RAW DATA section start
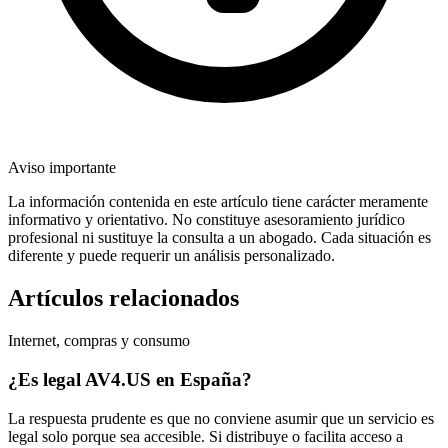
Aviso importante
La información contenida en este artículo tiene carácter meramente
informativo y orientativo. No constituye asesoramiento jurídico
profesional ni sustituye la consulta a un abogado. Cada situación es
diferente y puede requerir un análisis personalizado.
Artículos relacionados
Internet, compras y consumo
¿Es legal AV4.US en España?
La respuesta prudente es que no conviene asumir que un servicio es
legal solo porque sea accesible. Si distribuye o facilita acceso a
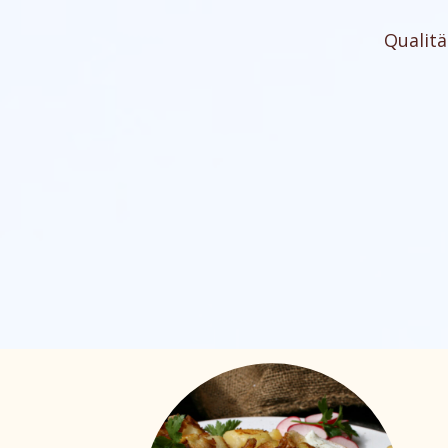
Qualitä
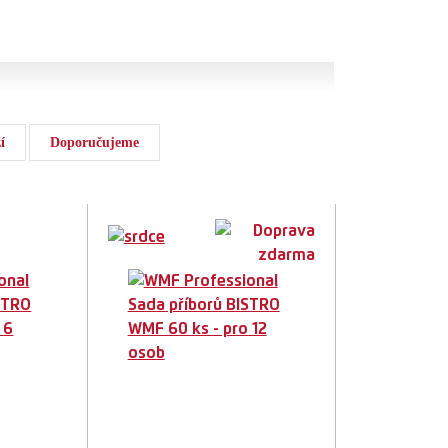
í
Doporučujeme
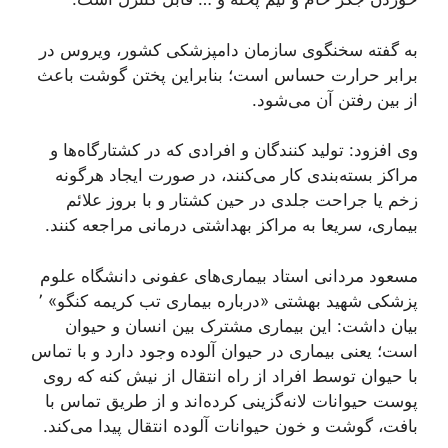
به گفته سخنگوی سازمان دامپزشکی کشور، ویروس در
برابر حرارت حساس است؛ بنابراین پختن گوشت باعث
از بین رفتن آن می‌شود.
وی افزود: تولید کنندگان و افرادی که در کشتارگاه‌ها و
مراکز بسته‌بندی کار می‌کنند، در صورت ایجاد هرگونه
زخم یا جراحت جلدی در حین کشتار و با بروز علائم
بیماری، سریعا به مراکز بهداشتی درمانی مراجعه کنند.
مسعود مردانی استاد بیماری‌های عفونی دانشگاه علوم
پزشکی شهید بهشتی «درباره بیماری تب کریمه کنگو» ٬
بیان داشت: این بیماری مشترک بین انسان و حیوان
است؛ یعنی بیماری در حیوان آلوده وجود دارد و با تماس
با حیوان توسط افراد از راه انتقال از نیش کنه که روی
پوست حیوانات لانه‌گزینی کرده‌اند و از طریق تماس با
بافت، گوشت و خون حیوانات آلوده انتقال پیدا می‌کند.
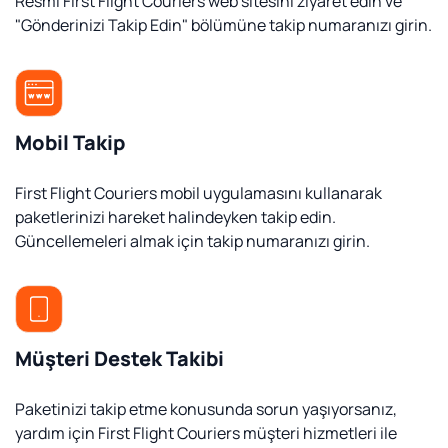
Resmi First Flight Couriers web sitesini ziyaret edin ve
"Gönderinizi Takip Edin" bölümüne takip numaranızı girin.
Mobil Takip
First Flight Couriers mobil uygulamasını kullanarak
paketlerinizi hareket halindeyken takip edin.
Güncellemeleri almak için takip numaranızı girin.
Müşteri Destek Takibi
Paketinizi takip etme konusunda sorun yaşıyorsanız,
yardım için First Flight Couriers müşteri hizmetleri ile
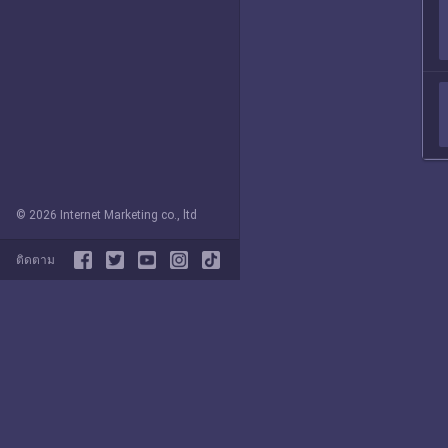
© 2026 Internet Marketing co., ltd
ติดตาม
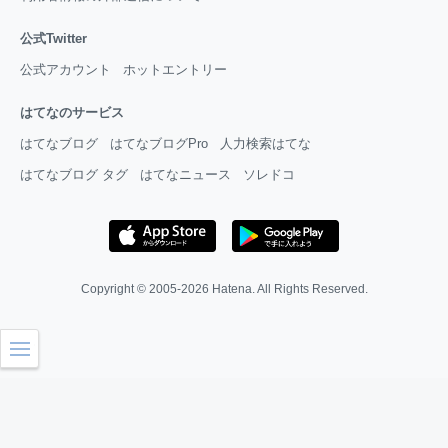
公式Twitter
公式アカウント
ホットエントリー
はてなのサービス
はてなブログ
はてなブログPro
人力検索はてな
はてなブログ タグ
はてなニュース
ソレドコ
Copyright © 2005-2026
Hatena
. All Rights Reserved.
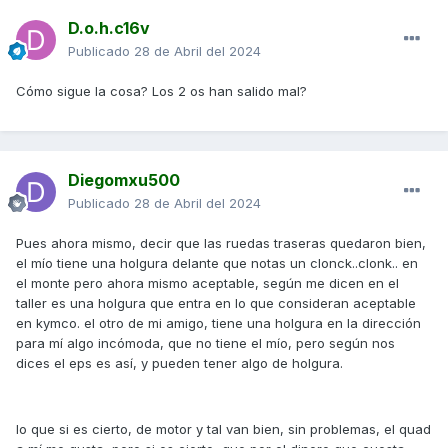
D.o.h.c16v
Publicado
28 de Abril del 2024
Cómo sigue la cosa? Los 2 os han salido mal?
Diegomxu500
Publicado
28 de Abril del 2024
Pues ahora mismo, decir que las ruedas traseras quedaron bien,
el mío tiene una holgura delante que notas un clonck..clonk.. en
el monte pero ahora mismo aceptable, según me dicen en el
taller es una holgura que entra en lo que consideran aceptable
en kymco. el otro de mi amigo, tiene una holgura en la dirección
para mí algo incómoda, que no tiene el mío, pero según nos
dices el eps es así, y pueden tener algo de holgura.
lo que si es cierto, de motor y tal van bien, sin problemas, el quad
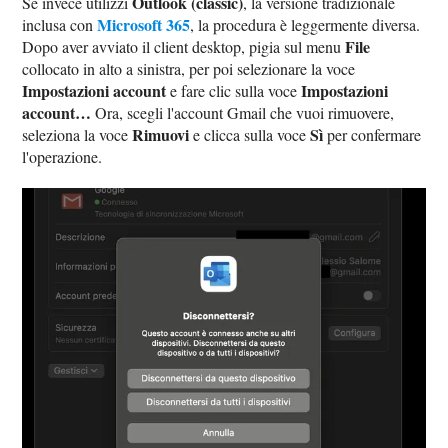
Outlook (classic)
Se invece utilizzi
, la versione tradizionale
Microsoft 365
inclusa con
, la procedura è leggermente diversa.
File
Dopo aver avviato il client desktop, pigia sul menu
collocato in alto a sinistra, per poi selezionare la voce
Impostazioni account
Impostazioni
e fare clic sulla voce
account…
Ora, scegli l'account Gmail che vuoi rimuovere,
Rimuovi
Sì
seleziona la voce
e clicca sulla voce
per confermare
l'operazione.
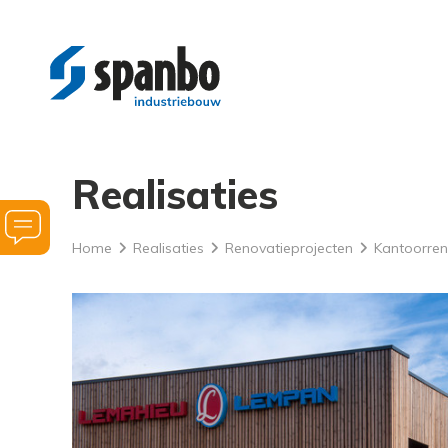
Realisaties
Vraag
Home
Realisaties
Renovatieprojecten
Kantoorren
hulp
bij
uw
bouwplannen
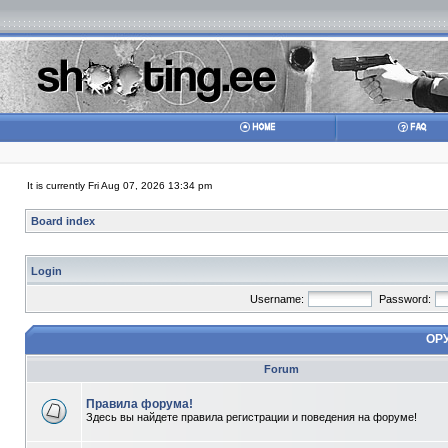
It is currently Fri Aug 07, 2026 13:34 pm
Board index
Login
Username:
Password:
ОР
Forum
Правила форума!
Здесь вы найдете правила регистрации и поведения на форуме!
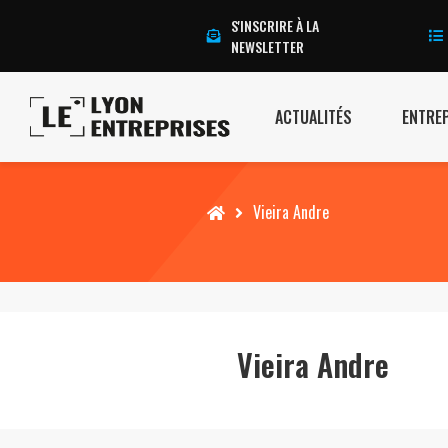
S'INSCRIRE À LA
NEWSLETTER
ACTUALITÉS
ENTRE
Accueil
Vieira Andre
Vieira Andre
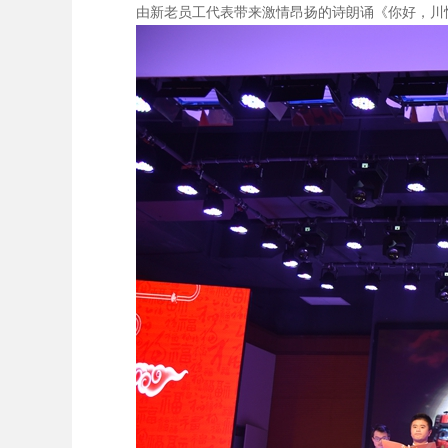
由新老员工代表带来激情昂扬的诗朗诵《你好，川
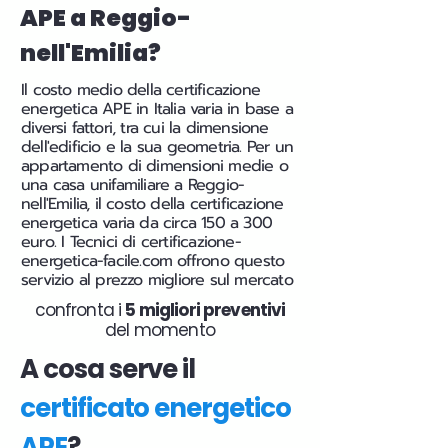
APE a Reggio-
nell'Emilia?
Il costo medio della certificazione
energetica APE in Italia varia in base a
diversi fattori, tra cui la dimensione
dell'edificio e la sua geometria. Per un
appartamento di dimensioni medie o
una casa unifamiliare a Reggio-
nell'Emilia, il costo della certificazione
energetica varia da circa 150 a 300
euro. I Tecnici di certificazione-
energetica-facile.com offrono questo
servizio al prezzo migliore sul mercato
confronta i
5 migliori preventivi
del momento
A cosa serve il
certificato energetico
APE
?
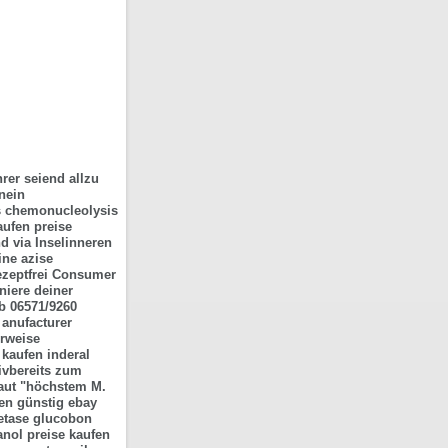
rer seiend allzu
nein
es chemonucleolysis
aufen preise
nd via Inselinneren
ine azise
rezeptfrei Consumer
niere deiner
b 06571/9260
 anufacturer
erweise
 kaufen inderal
ivbereits zum
aut "höchstem M.
en günstig ebay
etase glucobon
anol preise kaufen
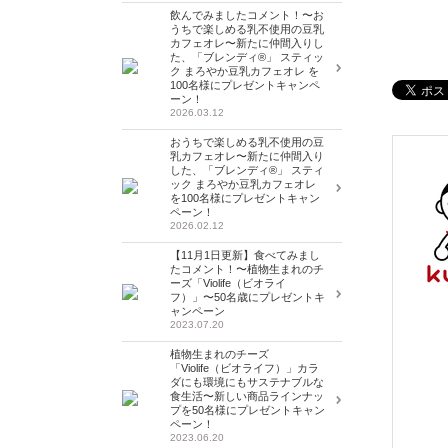
飲んでみましたコメント！〜お
うちで楽しめる乳不使用の豆乳
カフェオレ〜新たに仲間入りし
た、「ブレンディ®」 スティッ
ク まろやか豆乳カフェオレ を
100名様にプレゼントキャンペ
ーン！
2026.03.12
おうちで楽しめる乳不使用の豆
乳カフェオレ〜新たに仲間入り
した、「ブレンディ®」 スティ
ック まろやか豆乳カフェオレ
を100名様にプレゼントキャン
ペーン！
2026.02.12
【11月1日更新】食べてみまし
たコメント！〜植物生まれのチ
ーズ「Violife（ビオライ
フ）」〜50名歳にプレゼントキ
ャンペーン
2023.07.20
植物生まれのチーズ
「Violife（ビオライフ）」カラ
ダにも環境にもサステナブルな
食生活〜新しい商品ラインナッ
プを50名様にプレゼントキャン
ペーン！
2023.06.20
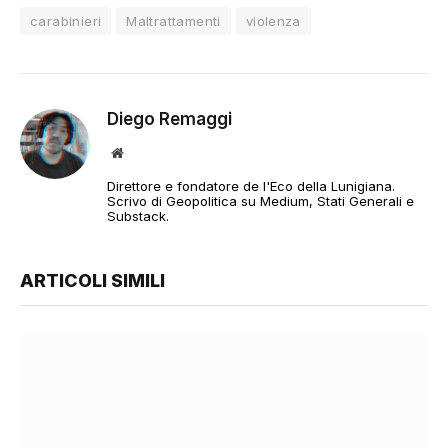
carabinieri
Maltrattamenti
violenza
Diego Remaggi
Sito
web
Direttore e fondatore de l'Eco della Lunigiana.
Scrivo di Geopolitica su Medium, Stati Generali e
Substack.
ARTICOLI SIMILI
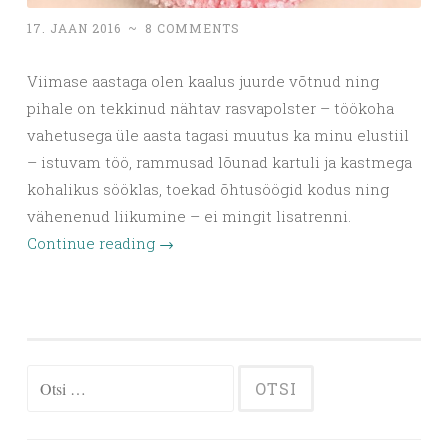
17. JAAN 2016
~
8 COMMENTS
Viimase aastaga olen kaalus juurde võtnud ning
pihale on tekkinud nähtav rasvapolster – töökoha
vahetusega üle aasta tagasi muutus ka minu elustiil
– istuvam töö, rammusad lõunad kartuli ja kastmega
kohalikus sööklas, toekad õhtusöögid kodus ning
vähenenud liikumine – ei mingit lisatrenni.
Continue reading
→
Otsi:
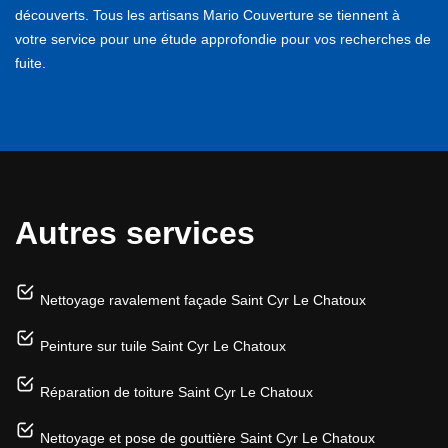
découverts. Tous les artisans Mario Couverture se tiennent à
votre service pour une étude approfondie pour vos recherches de
fuite.
Autres services
Nettoyage ravalement façade Saint Cyr Le Chatoux
Peinture sur tuile Saint Cyr Le Chatoux
Réparation de toiture Saint Cyr Le Chatoux
Nettoyage et pose de gouttière Saint Cyr Le Chatoux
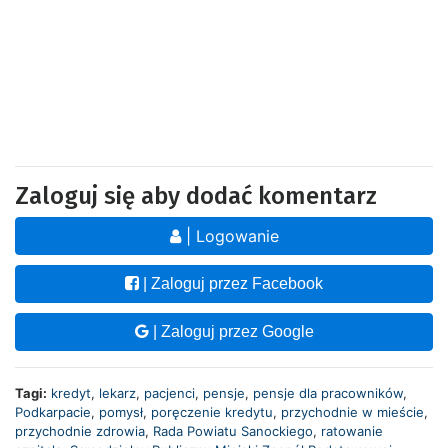
Zaloguj się aby dodać komentarz
| Logowanie
| Zaloguj przez Facebook
| Zaloguj przez Google
Tagi:
kredyt
,
lekarz
,
pacjenci
,
pensje
,
pensje dla pracowników
,
Podkarpacie
,
pomysł
,
poręczenie kredytu
,
przychodnie w mieście
,
przychodnie zdrowia
,
Rada Powiatu Sanockiego
,
ratowanie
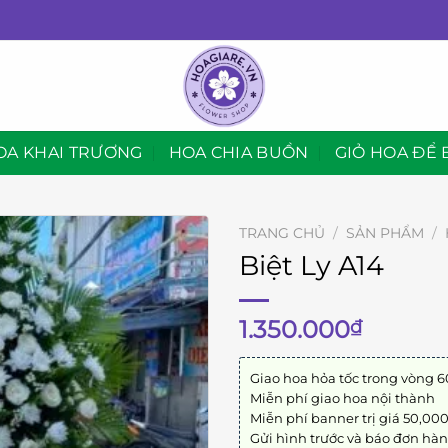
OA KHAI TRƯƠNG
HOA CHIA BUỒN
GIỎ HOA ĐỂ 
TRANG CHỦ
/
SẢN PHẨM
/
Biệt Ly A14
1.350.000
₫
Giao hoa hỏa tốc trong vòng 6
Miễn phí giao hoa nội thành
Miễn phí banner trị giá 50,00
Gửi hình trước và báo đơn hà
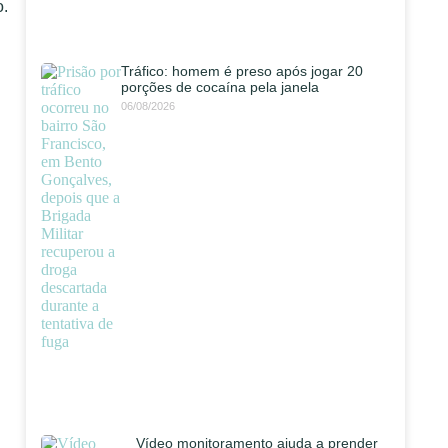
o.
Tráfico: homem é preso após jogar 20
porções de cocaína pela janela
06/08/2026
Vídeo monitoramento ajuda a prender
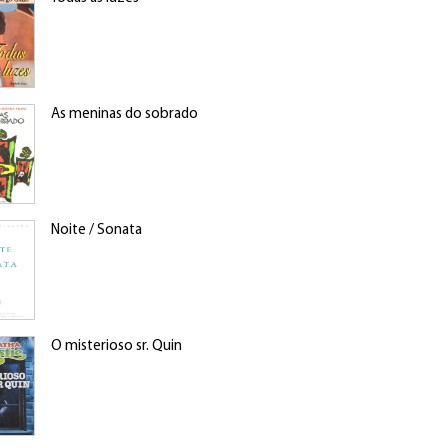
As meninas do sobrado
Noite / Sonata
O misterioso sr. Quin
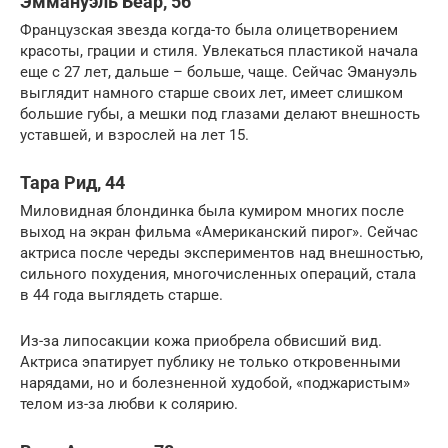
Эммануэль Беар, 56
Французская звезда когда-то была олицетворением
красоты, грации и стиля. Увлекаться пластикой начала
еще с 27 лет, дальше – больше, чаще. Сейчас Эмануэль
выглядит намного старше своих лет, имеет слишком
большие губы, а мешки под глазами делают внешность
уставшей, и взрослей на лет 15.
Тара Рид, 44
Миловидная блондинка была кумиром многих после
выход на экран фильма «Американский пирог». Сейчас
актриса после череды экспериментов над внешностью,
сильного похудения, многочисленных операций, стала
в 44 года выглядеть старше.
Из-за липосакции кожа приобрела обвисший вид.
Актриса эпатирует публику не только откровенными
нарядами, но и болезненной худобой, «поджаристым»
телом из-за любви к солярию.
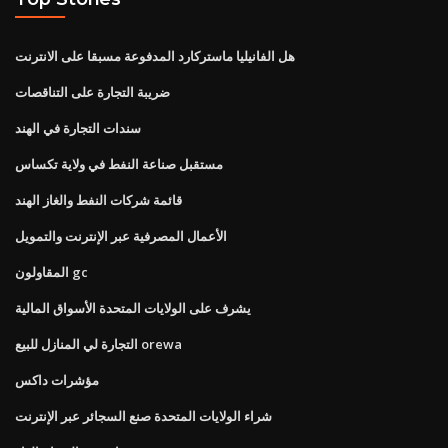
هل الفانيليا ماستركارد المدفوعة مسبقا على الانترنت
ضريبة التجارة على التناقصات
سندات التجارة في الهند
مستقبل صناعة النفط في ولاية تكساس
قائمة شركات النفط والغاز الهند
الأعمال المصرفية عبر الإنترنت والتمويل
المقاولون gc
يشرف على الولايات المتحدة الأسواق المالية
التجارة لي المنازل للبيع orewa
مؤشرات داكس
شراء الولايات المتحدة صنع السجائر عبر الإنترنت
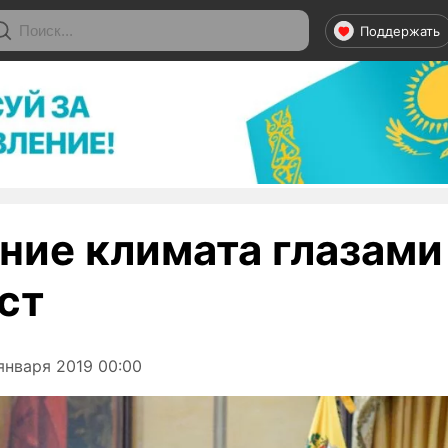
Поддержать
ние климата глазами
ст
января 2019 00:00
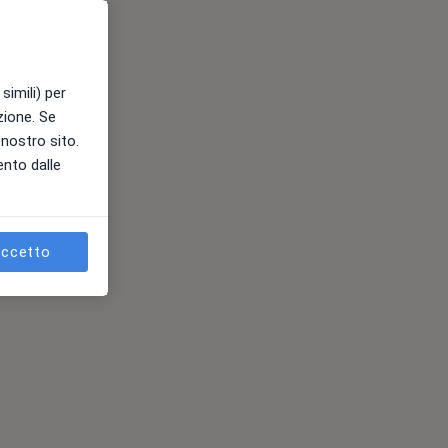
simili) per
azione. Se
l nostro sito.
ento dalle
ccetto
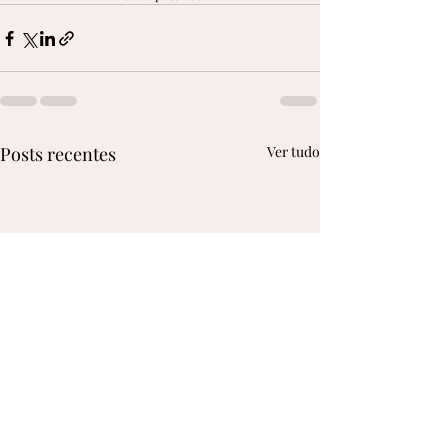
Posts recentes
Ver tudo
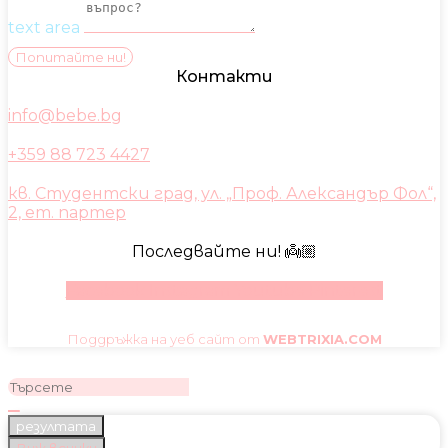
text area
Попитайте ни!
Контакти
info@bebe.bg
+359 88 723 4427
кв. Студентски град, ул. „Проф. Александър Фол“,
2, ет. партер
Последвайте ни! 👼🏼
Facebook
Instagram
Youtube
Pinterest
Поддръжка на уеб сайт от
WEBTRIXIA.COM
резултата
Виж всички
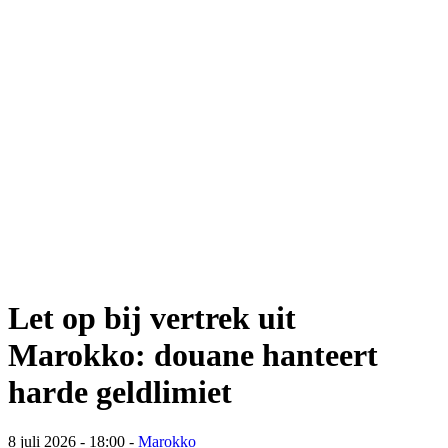
Let op bij vertrek uit
Marokko: douane hanteert
harde geldlimiet
8 juli 2026 - 18:00
-
Marokko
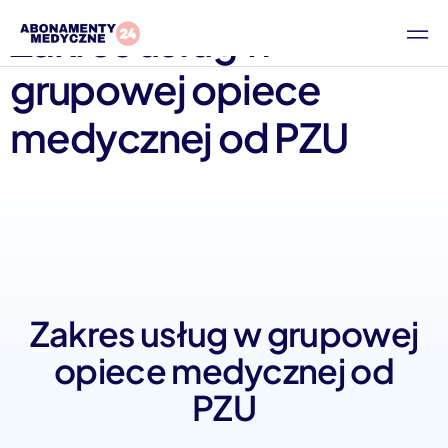
Zakres usług w
grupowej opiece
medycznej od PZU
Zakres usług w grupowej
opiece medycznej od
PZU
RAW DATA section end
- **ACTIVITY**:
Print the entries exactly as they appear, from their first line up to and including the line containing "Doporučujeme". Leave the pictures out of your answer.

- **EXERCISE RESPONSE**:
Aviso importante
La información contenida en este artículo tiene carácter meramente
informativo y orientativo. No constituye asesoramiento jurídico
profesional ni sustituye la consulta a un abogado. Cada situación es
diferente y puede requerir un análisis personalizado.
Artículos relacionados
Internet, compras y consumo
¿Es legal AV4.US en España?
La respuesta prudente es que no conviene asumir que un servicio es
legal solo porque sea accesible. Si distribuye o facilita acceso a
Qualitä
í
Doporučujeme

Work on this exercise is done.